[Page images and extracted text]
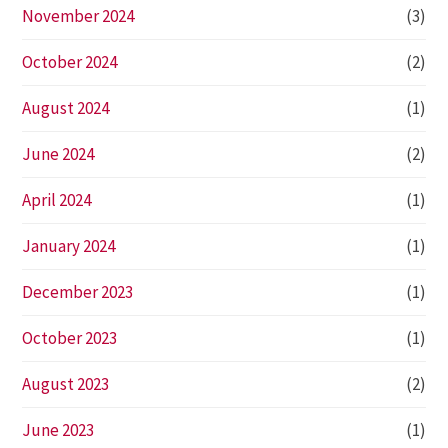
November 2024
(3)
October 2024
(2)
August 2024
(1)
June 2024
(2)
April 2024
(1)
January 2024
(1)
December 2023
(1)
October 2023
(1)
August 2023
(2)
June 2023
(1)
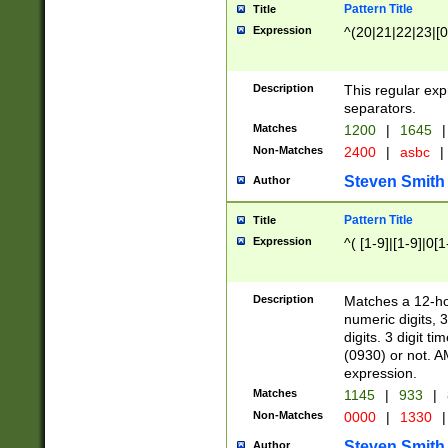
Pattern Title
Title
Expression
^(20|21|22|23|[0
Description
This regular exp
separators.
Matches
1200
|
1645
|
Non-Matches
2400
|
asbc
|
Steven Smith
Author
Pattern Title
Title
Expression
^( [1-9]|[1-9]|0[
Description
Matches a 12-ho
numeric digits, 
digits. 3 digit t
(0930) or not. A
expression.
Matches
1145
|
933
|
Non-Matches
0000
|
1330
|
Steven Smith
Author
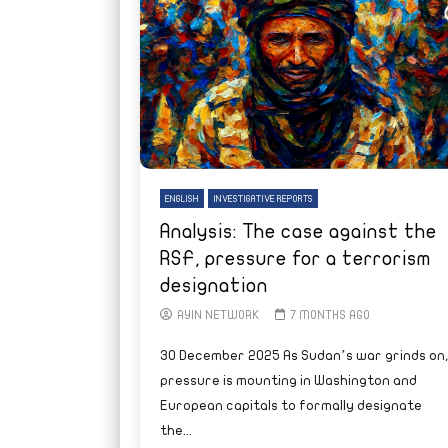
ENGLISH
INVESTIGATIVE REPORTS
Analysis: The case against the
RSF, pressure for a terrorism
designation
AYIN NETWORK
7 MONTHS AGO
30 December 2025 As Sudan’s war grinds on
pressure is mounting in Washington and
European capitals to formally designate
the...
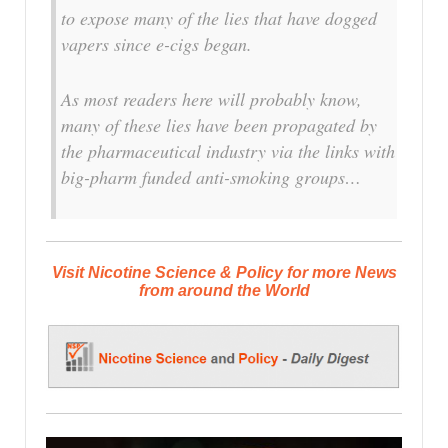
to expose many of the lies that have dogged
vapers since e-cigs began.
As most readers here will probably know,
many of these lies have been propagated by
the pharmaceutical industry via the links with
big-pharm funded anti-smoking groups…
Visit Nicotine Science & Policy for more News
from around the World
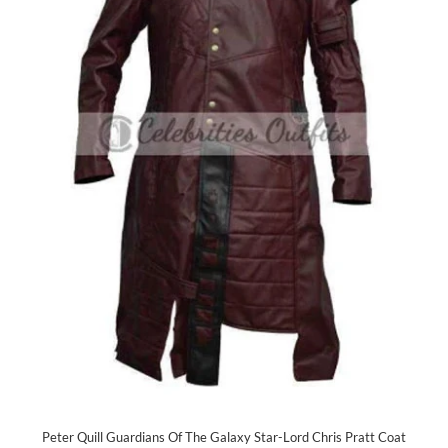
Peter Quill Guardians Of The Galaxy Star-Lord Chris Pratt Coat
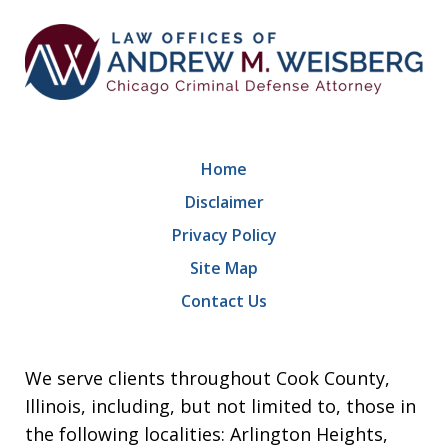
Home
Disclaimer
Privacy Policy
Site Map
Contact Us
We serve clients throughout Cook County,
Illinois, including, but not limited to, those in
the following localities: Arlington Heights,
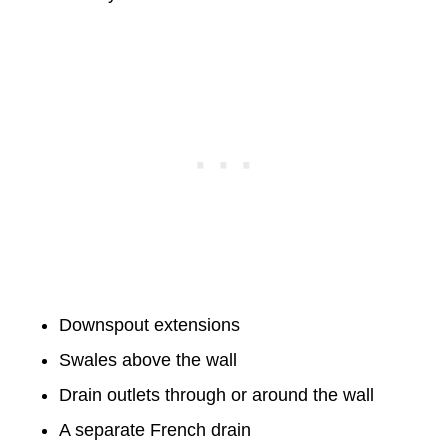
Downspout extensions
Swales above the wall
Drain outlets through or around the wall
A separate French drain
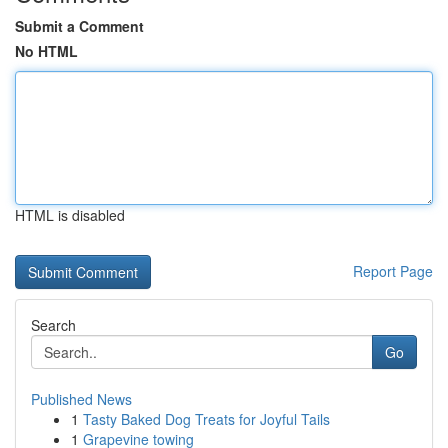
Submit a Comment
No HTML
HTML is disabled
Report Page
Search
Go
Published News
1
Tasty Baked Dog Treats for Joyful Tails
1
Grapevine towing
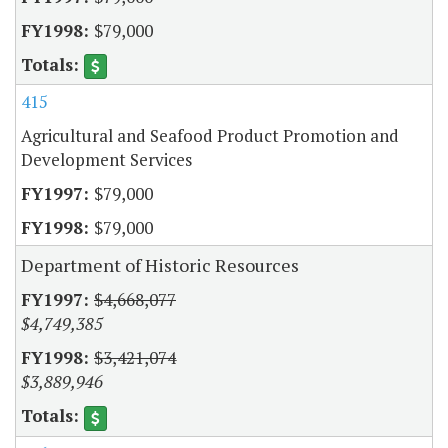
$79,000
415
Agricultural and Seafood Product Promotion and
Development Services
$79,000
$79,000
Department of Historic Resources
$4,668,077
$4,749,385
$3,421,074
$3,889,946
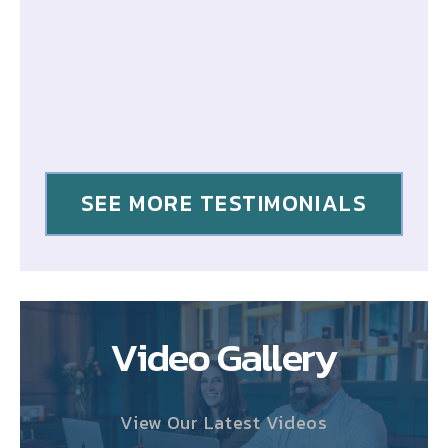
SEE MORE TESTIMONIALS
Video Gallery
View Our Latest Videos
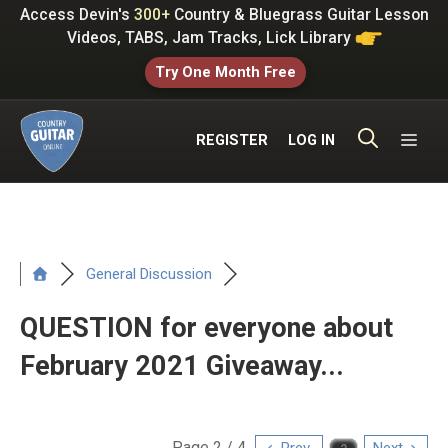
Skip
Access Devin's
300+
Country & Bluegrass Guitar Lesson
to
Videos, TABS, Jam Tracks, Lick Library
content
Try One Month Free
ME
REGISTER
LOG IN
General Discussion
QUESTION for everyone about
February 2021 Giveaway...
Page 2 / 4
Prev
Next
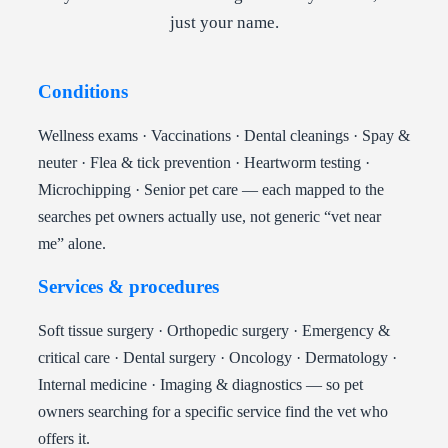
just your name.
Conditions
Wellness exams · Vaccinations · Dental cleanings · Spay &
neuter · Flea & tick prevention · Heartworm testing ·
Microchipping · Senior pet care — each mapped to the
searches pet owners actually use, not generic “vet near
me” alone.
Services & procedures
Soft tissue surgery · Orthopedic surgery · Emergency &
critical care · Dental surgery · Oncology · Dermatology ·
Internal medicine · Imaging & diagnostics — so pet
owners searching for a specific service find the vet who
offers it.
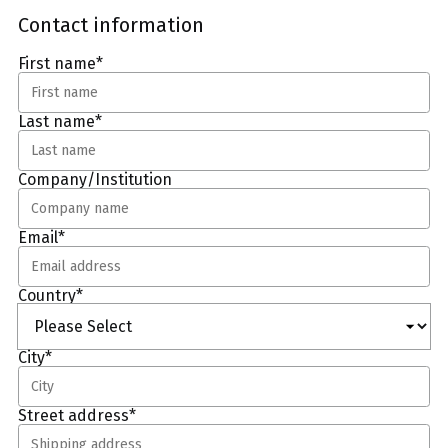
Contact information
First name
*
Last name
*
Company/Institution
Email
*
Country
*
City
*
Street address
*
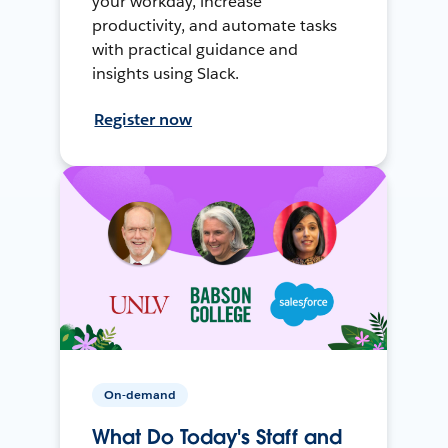
your workday, increase
productivity, and automate tasks
with practical guidance and
insights using Slack.
Register now
On-demand
What Do Today's Staff and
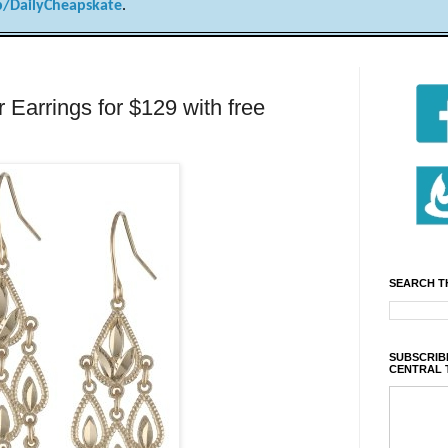
/DailyCheapskate
.
 Earrings for $129 with free
SEARCH T
SUBSCRIBE
CENTRAL 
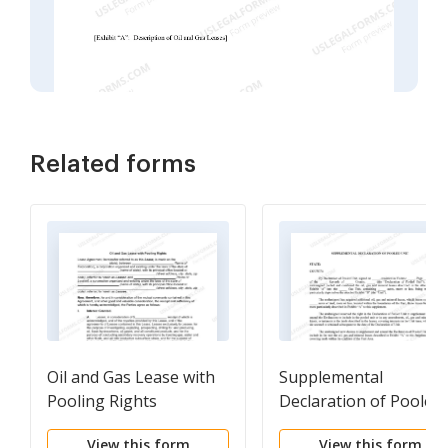
Related forms
Oil and Gas Lease with
Supplemental
Pooling Rights
Declaration of Pooled
Unit
View this form
View this form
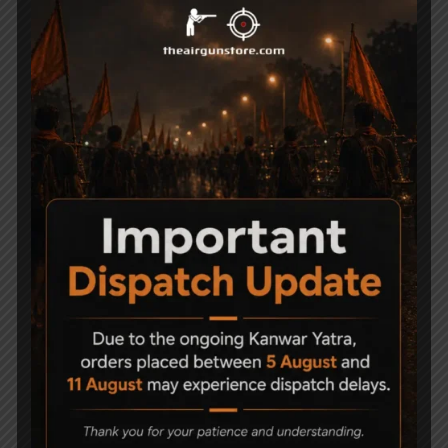
Powerplant CO2
Blowback Yes
Material Metal/ABS plastic
Body Type Pistol
Related Products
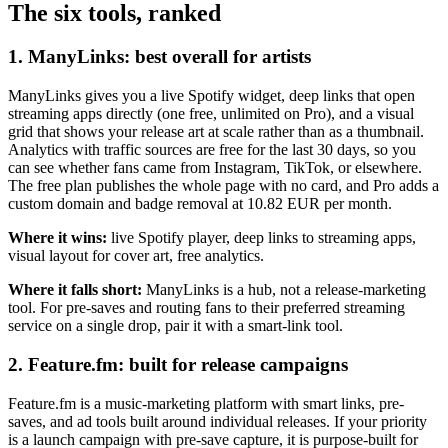
The six tools, ranked
1. ManyLinks: best overall for artists
ManyLinks gives you a live Spotify widget, deep links that open
streaming apps directly (one free, unlimited on Pro), and a visual
grid that shows your release art at scale rather than as a thumbnail.
Analytics with traffic sources are free for the last 30 days, so you
can see whether fans came from Instagram, TikTok, or elsewhere.
The free plan publishes the whole page with no card, and Pro adds a
custom domain and badge removal at 10.82 EUR per month.
Where it wins:
live Spotify player, deep links to streaming apps,
visual layout for cover art, free analytics.
Where it falls short:
ManyLinks is a hub, not a release-marketing
tool. For pre-saves and routing fans to their preferred streaming
service on a single drop, pair it with a smart-link tool.
2. Feature.fm: built for release campaigns
Feature.fm is a music-marketing platform with smart links, pre-
saves, and ad tools built around individual releases. If your priority
is a launch campaign with pre-save capture, it is purpose-built for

TASK DIRECTIONS
Where the line containing "saves, and ad" appears, start copying, and go on exactly through the last line of the data.

RESULT OF THIS TASK
saves, and ad tools built around individual releases. If your priority
is a launch campaign with pre-save capture, it is purpose-built for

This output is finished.